● EXERCISE DATA

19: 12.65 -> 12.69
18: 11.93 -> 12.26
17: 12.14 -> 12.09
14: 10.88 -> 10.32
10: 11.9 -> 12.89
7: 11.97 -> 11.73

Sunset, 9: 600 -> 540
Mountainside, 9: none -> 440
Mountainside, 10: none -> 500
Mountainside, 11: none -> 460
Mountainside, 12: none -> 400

---

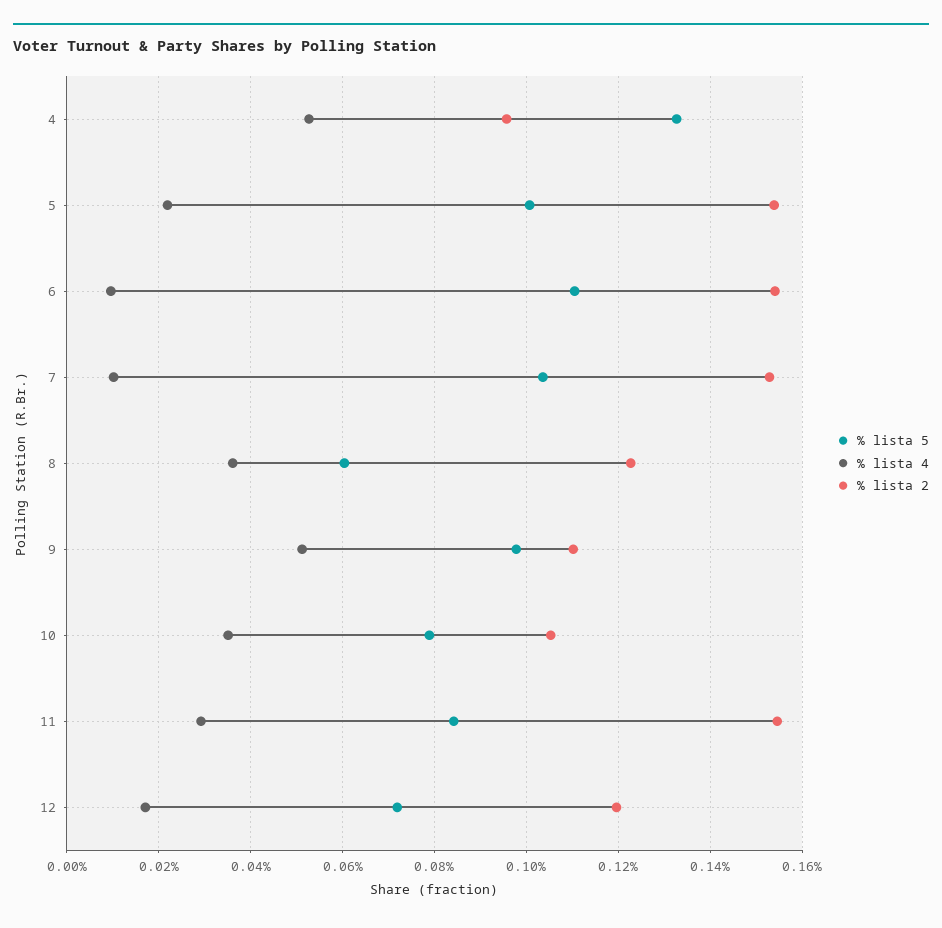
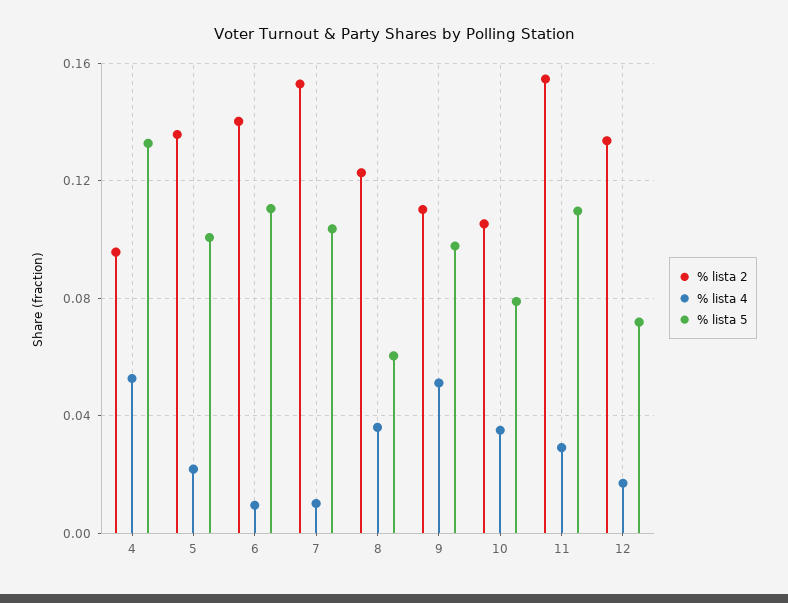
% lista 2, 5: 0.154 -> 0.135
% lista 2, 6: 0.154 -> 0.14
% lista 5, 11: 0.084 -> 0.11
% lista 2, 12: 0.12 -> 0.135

● REQUIRED ACTION
Where in the entries above does the word "none" appear? Copy each line that has it.

● OUTPUT BELOW
Mountainside, 9: none -> 440
Mountainside, 10: none -> 500
Mountainside, 11: none -> 460
Mountainside, 12: none -> 400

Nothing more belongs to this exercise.